5. I also liked bananas and peanut butter. They sell peanut butter in little single serve cups if you don’t regularly have peanut butter around the house.

6. Early on it was hard to eat solid food so I tried to get a lot of nutritious liquids. Yogurt, soup, fruit juice, smoothies. I did notice that one of the drugs said to avoid grapefruit juice at all costs (so pay attention if you love grapefruit juice). At first I couldn’t use a spoon or drink straight from a cup. Even the thick straws made me spill all over myself for the first 48 hours. I saved the thin straw from the juice box and used it for everything. I even ate the kids yogurt tubes. I’m not sure how sucking through a straw will effect face work again, ask your doctor.

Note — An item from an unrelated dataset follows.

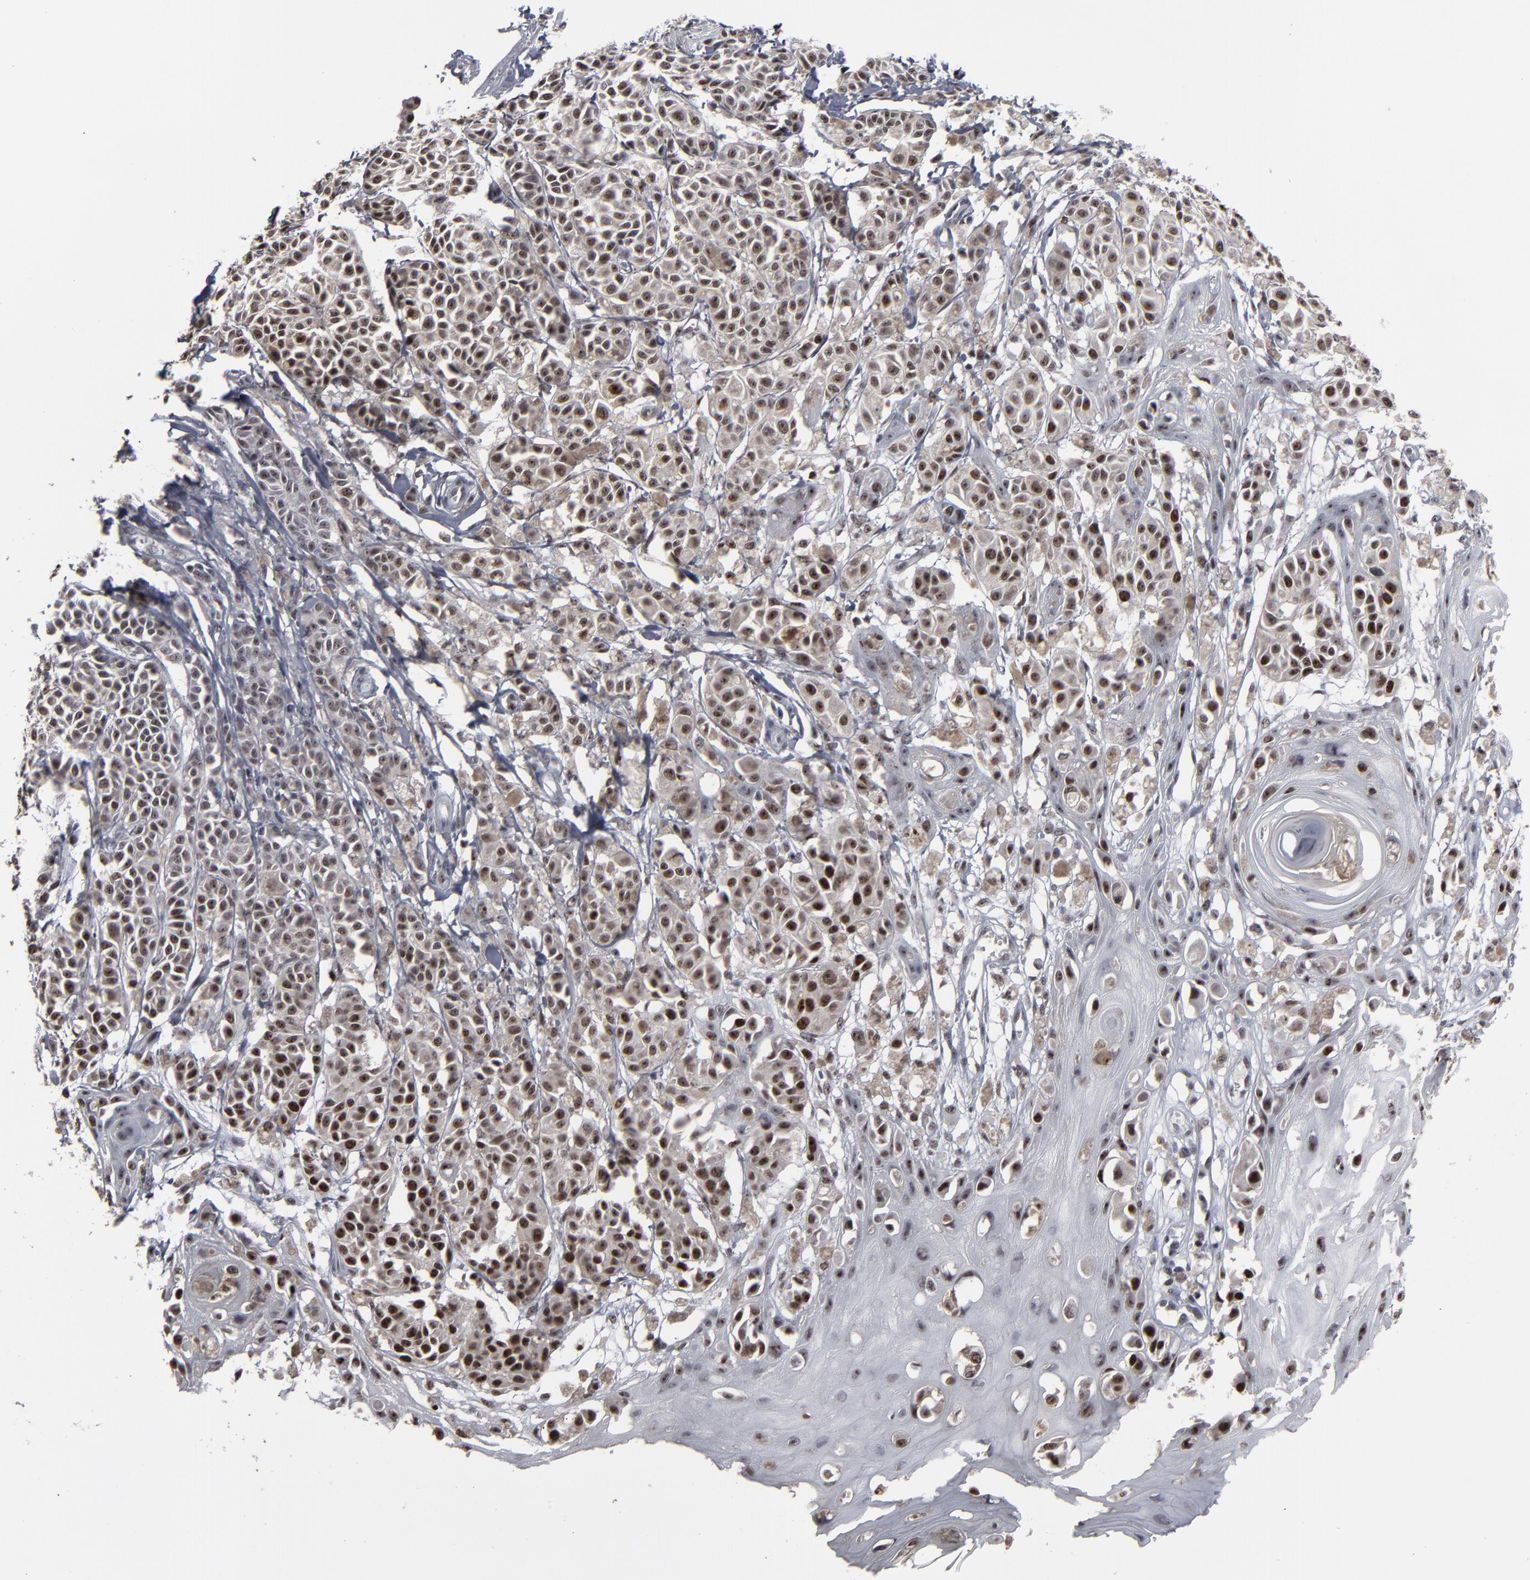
{"staining": {"intensity": "strong", "quantity": ">75%", "location": "nuclear"}, "tissue": "melanoma", "cell_type": "Tumor cells", "image_type": "cancer", "snomed": [{"axis": "morphology", "description": "Malignant melanoma, NOS"}, {"axis": "topography", "description": "Skin"}], "caption": "This histopathology image demonstrates IHC staining of malignant melanoma, with high strong nuclear expression in about >75% of tumor cells.", "gene": "SSRP1", "patient": {"sex": "male", "age": 76}}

7. If you don’t have someone to prepare food for you, consider a company who does local meal preparation and delivery. Here are a few in San Diego!

http://www.dinnergo.com/

http://www.bentoncooking.com/service.html

http://www.bellyfulmeals.com/whatisaPC.html

http://www.dining-details.com/

http://www.chefmarkko.com/page4.html 

Long Term

Just as a basic timeline…

The doctor told me I could start driving after the second week. I thought it was okay to do anything then… it wasn’t I shouldn’t have done anything but drive the kids to school and come straight home for the entire 6 weeks. Don’t fall into that trap… take your time.

After 6 weeks I felt like I might actually be able to go back to the office… if in fact I had an office job. I guess 6 weeks is a pretty good timeline, but I have to admit I had to drive to get anything done for at least three months. I could function, but only on a minimal level.

At the four month mark I felt fabulous, although my stomach still feels tense and the feeling is only starting to come back to the skin. There are still sections that don’t have any feeling.

At 4 1/2 months I went in to remove extra skin and some scar tissue that had formed. The surgery was only done under local anesthesia and I was in and out, but it was still really draining. Three weeks later and I’m still kind of lack-luster.